Dataset items:
┌──
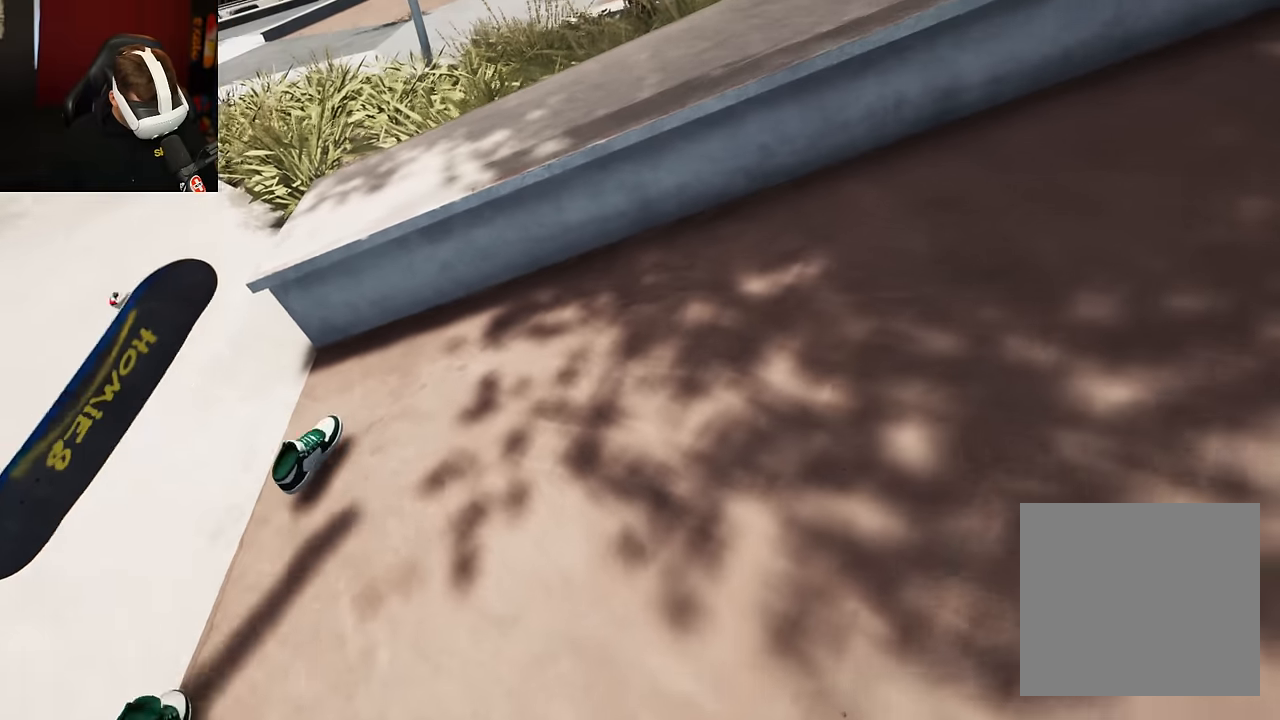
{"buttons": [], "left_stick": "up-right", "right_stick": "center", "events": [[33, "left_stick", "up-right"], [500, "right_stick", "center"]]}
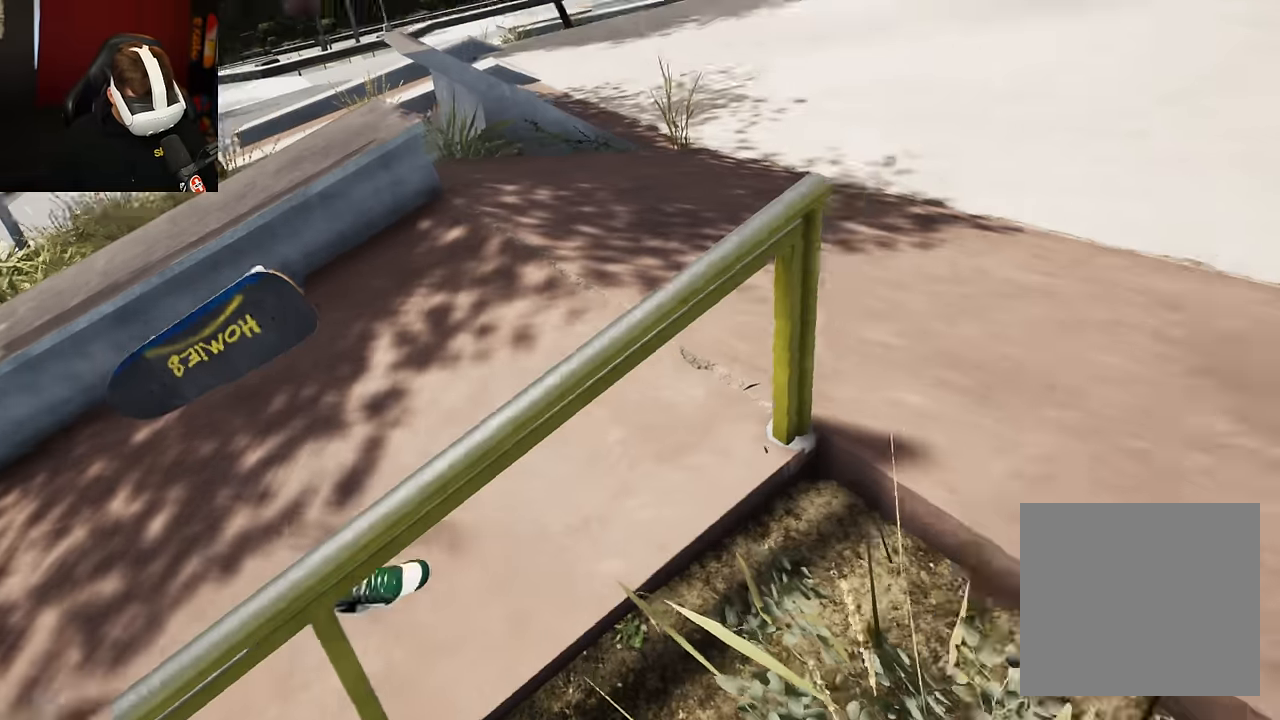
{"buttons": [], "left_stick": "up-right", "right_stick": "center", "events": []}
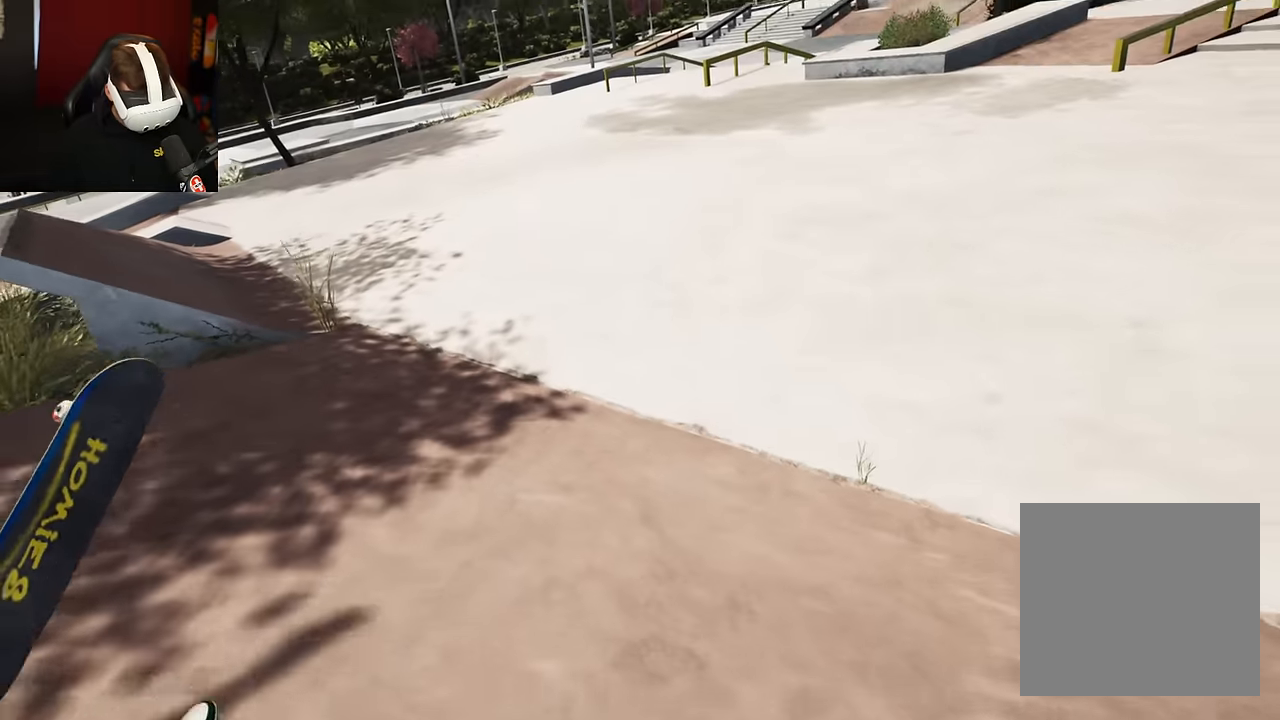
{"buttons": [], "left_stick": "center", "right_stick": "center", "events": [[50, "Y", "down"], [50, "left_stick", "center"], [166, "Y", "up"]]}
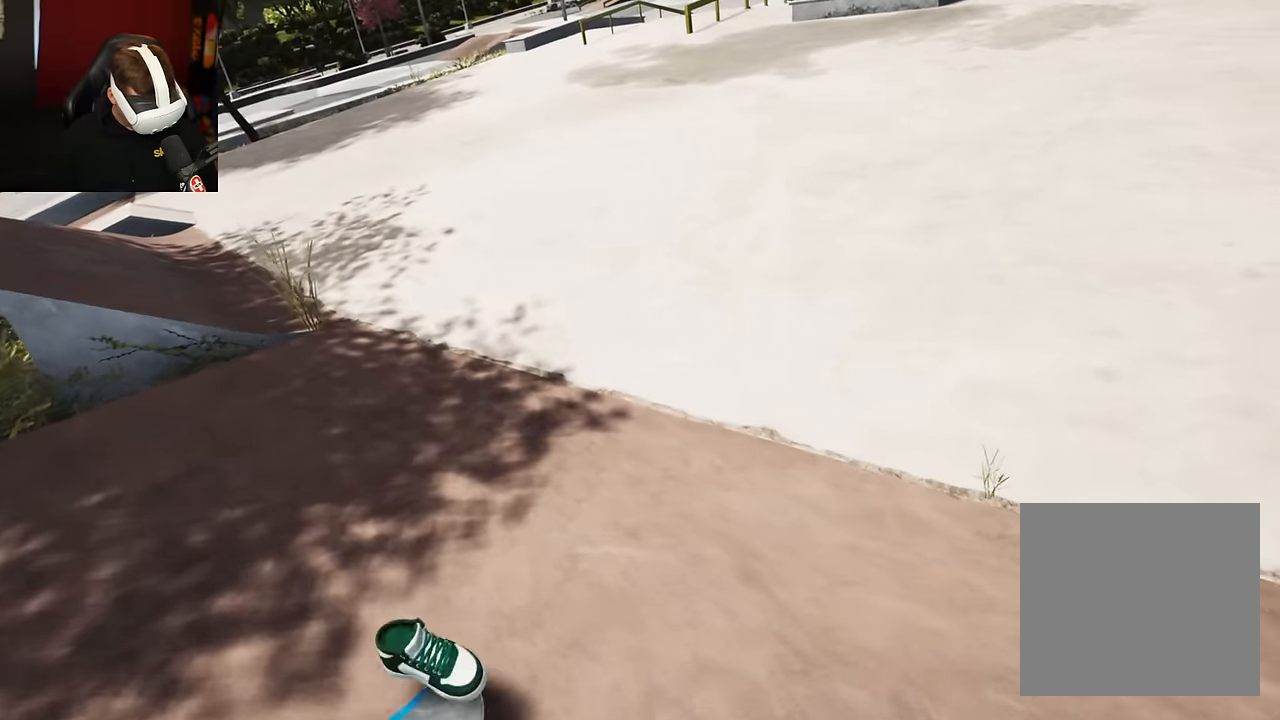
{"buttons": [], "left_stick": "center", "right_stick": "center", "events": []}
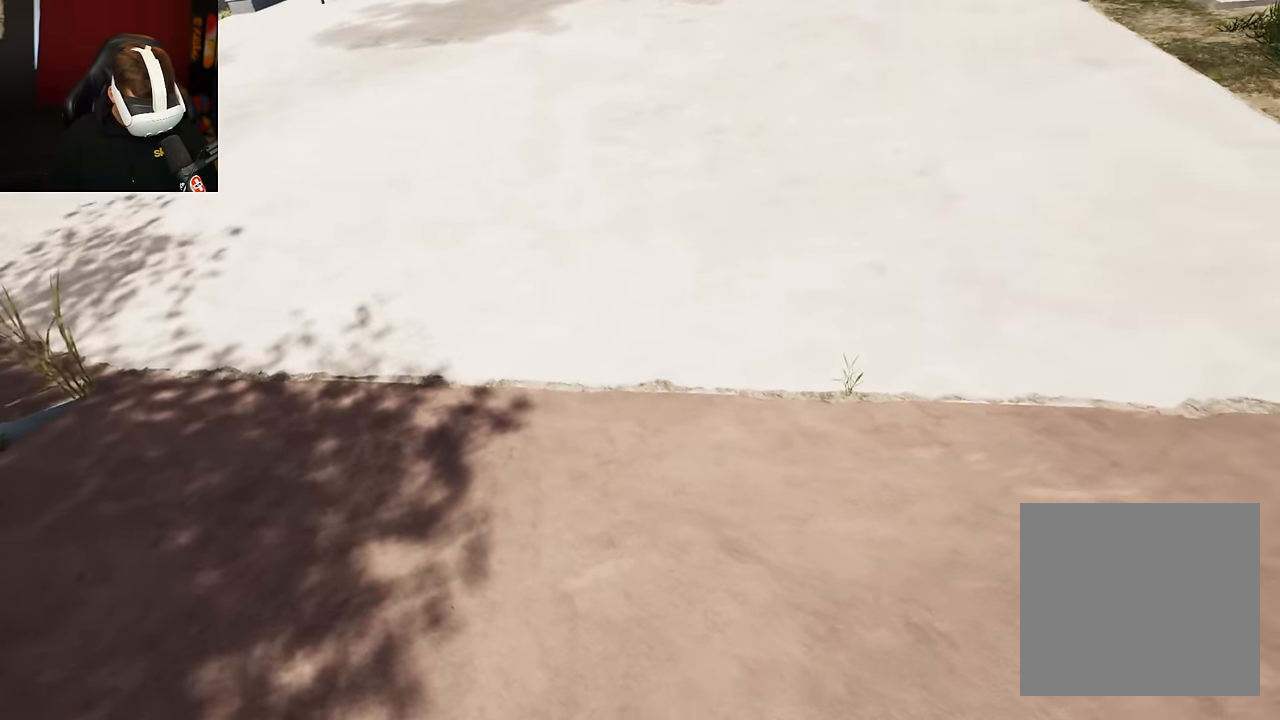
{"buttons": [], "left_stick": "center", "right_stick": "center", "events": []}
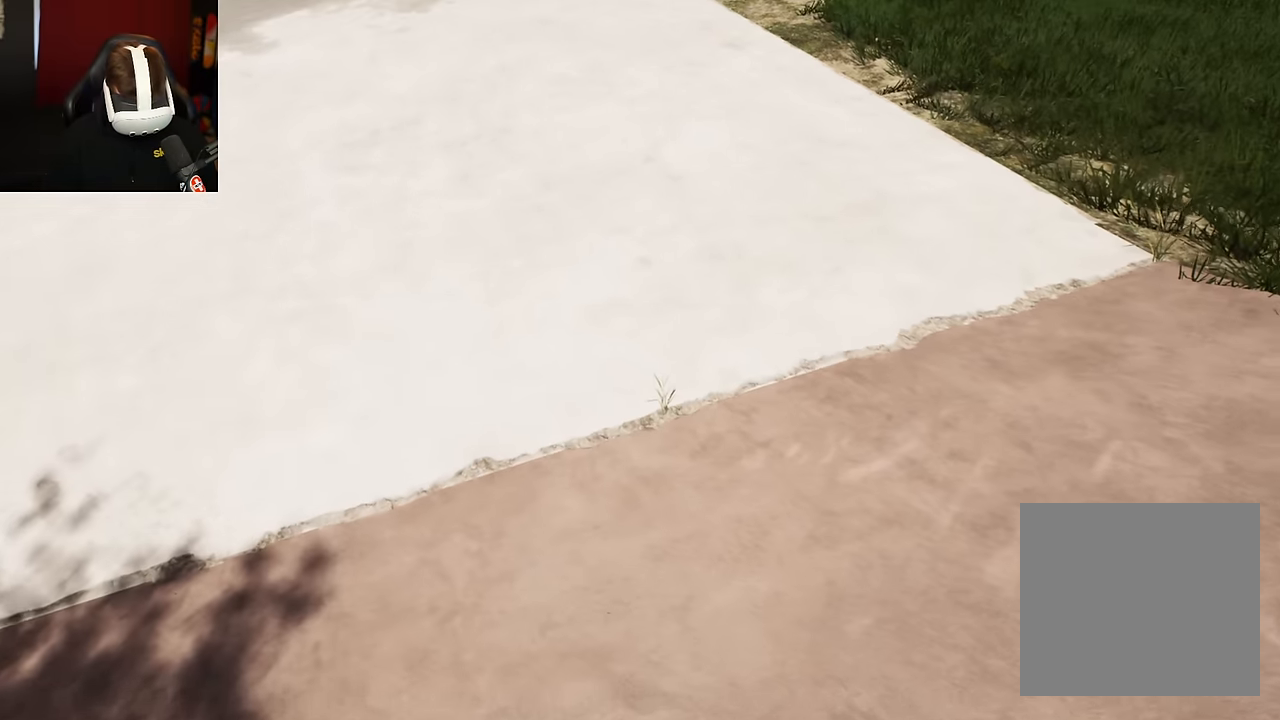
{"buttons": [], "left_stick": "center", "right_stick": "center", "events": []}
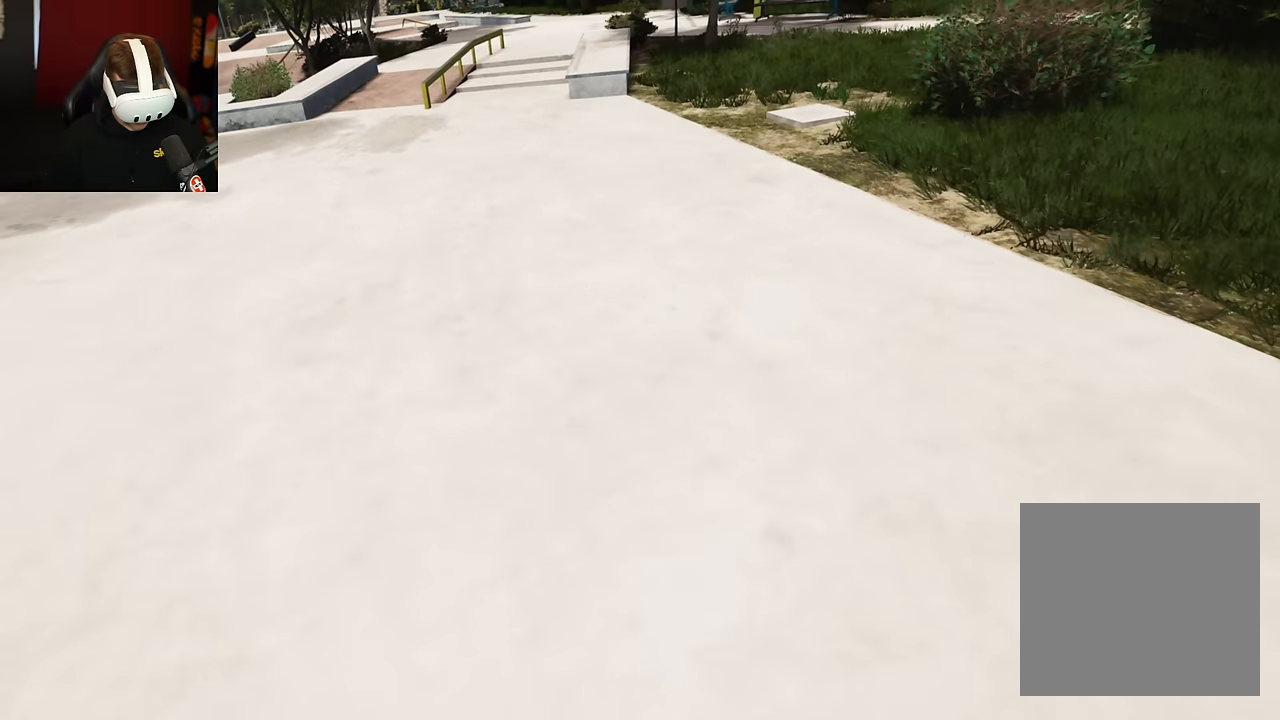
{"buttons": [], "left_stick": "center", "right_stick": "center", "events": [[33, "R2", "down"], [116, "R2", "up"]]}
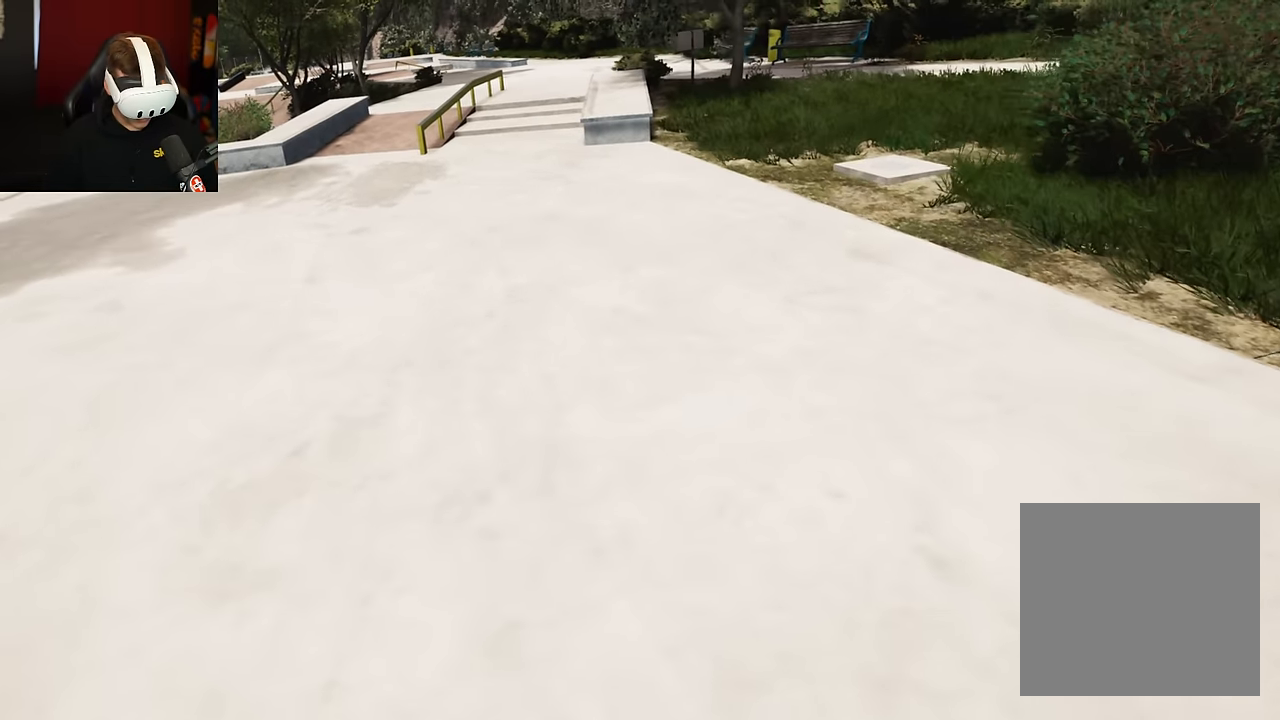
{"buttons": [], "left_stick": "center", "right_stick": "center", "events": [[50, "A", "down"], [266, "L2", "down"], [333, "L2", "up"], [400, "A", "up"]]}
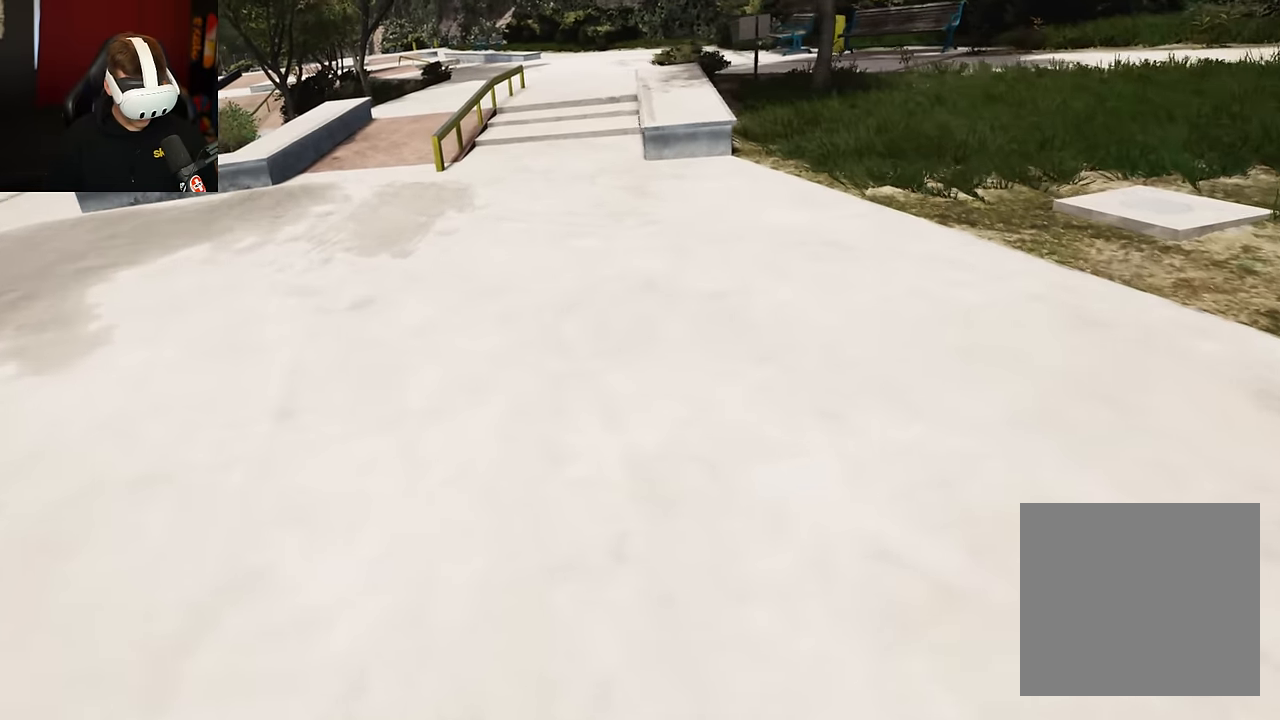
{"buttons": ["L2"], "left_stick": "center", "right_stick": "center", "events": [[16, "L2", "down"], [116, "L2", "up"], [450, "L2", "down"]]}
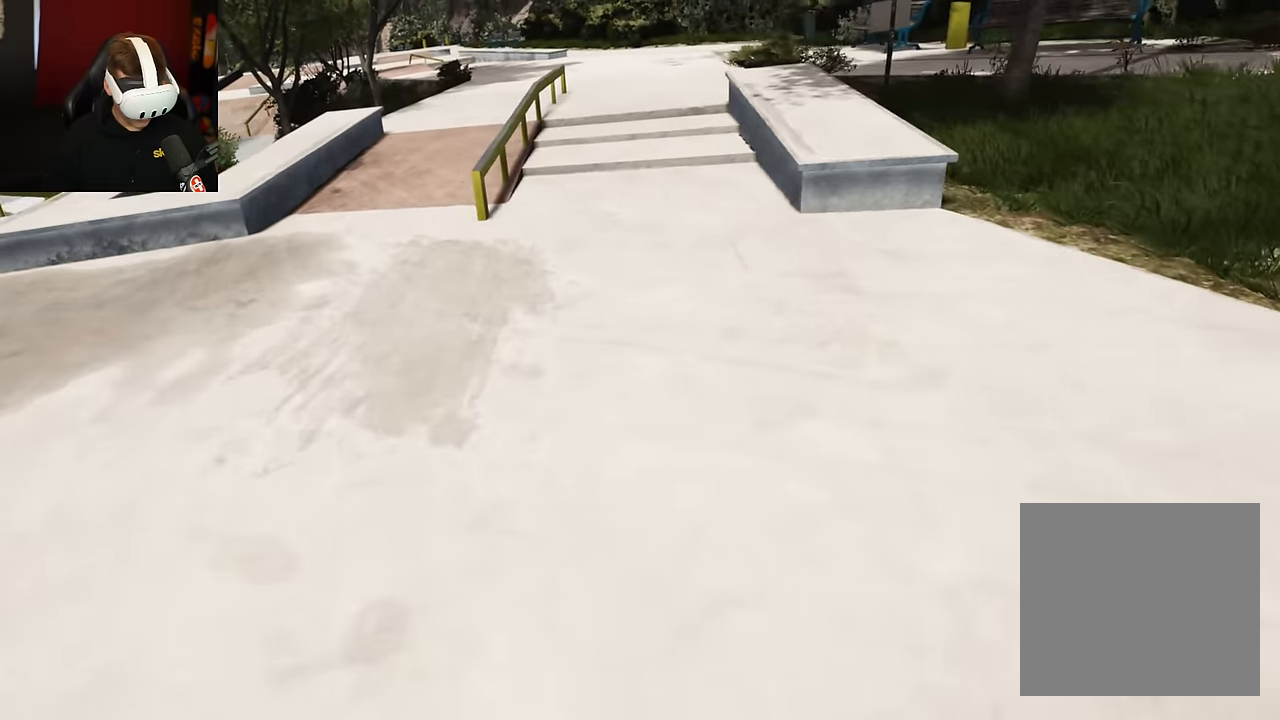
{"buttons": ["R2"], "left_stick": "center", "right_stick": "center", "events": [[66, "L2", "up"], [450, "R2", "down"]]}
└──
- [Task goal]
Set down every entry exactly; omit the pictures.

- [Response to this exercise]
{"buttons": [], "left_stick": "up-right", "right_stick": "center", "events": [[33, "left_stick", "up-right"], [500, "right_stick", "center"]]}
{"buttons": [], "left_stick": "up-right", "right_stick": "center", "events": []}
{"buttons": [], "left_stick": "center", "right_stick": "center", "events": [[50, "Y", "down"], [50, "left_stick", "center"], [166, "Y", "up"]]}
{"buttons": [], "left_stick": "center", "right_stick": "center", "events": []}
{"buttons": [], "left_stick": "center", "right_stick": "center", "events": []}
{"buttons": [], "left_stick": "center", "right_stick": "center", "events": []}
{"buttons": [], "left_stick": "center", "right_stick": "center", "events": [[33, "R2", "down"], [116, "R2", "up"]]}
{"buttons": [], "left_stick": "center", "right_stick": "center", "events": [[50, "A", "down"], [266, "L2", "down"], [333, "L2", "up"], [400, "A", "up"]]}
{"buttons": ["L2"], "left_stick": "center", "right_stick": "center", "events": [[16, "L2", "down"], [116, "L2", "up"], [450, "L2", "down"]]}
{"buttons": ["R2"], "left_stick": "center", "right_stick": "center", "events": [[66, "L2", "up"], [450, "R2", "down"]]}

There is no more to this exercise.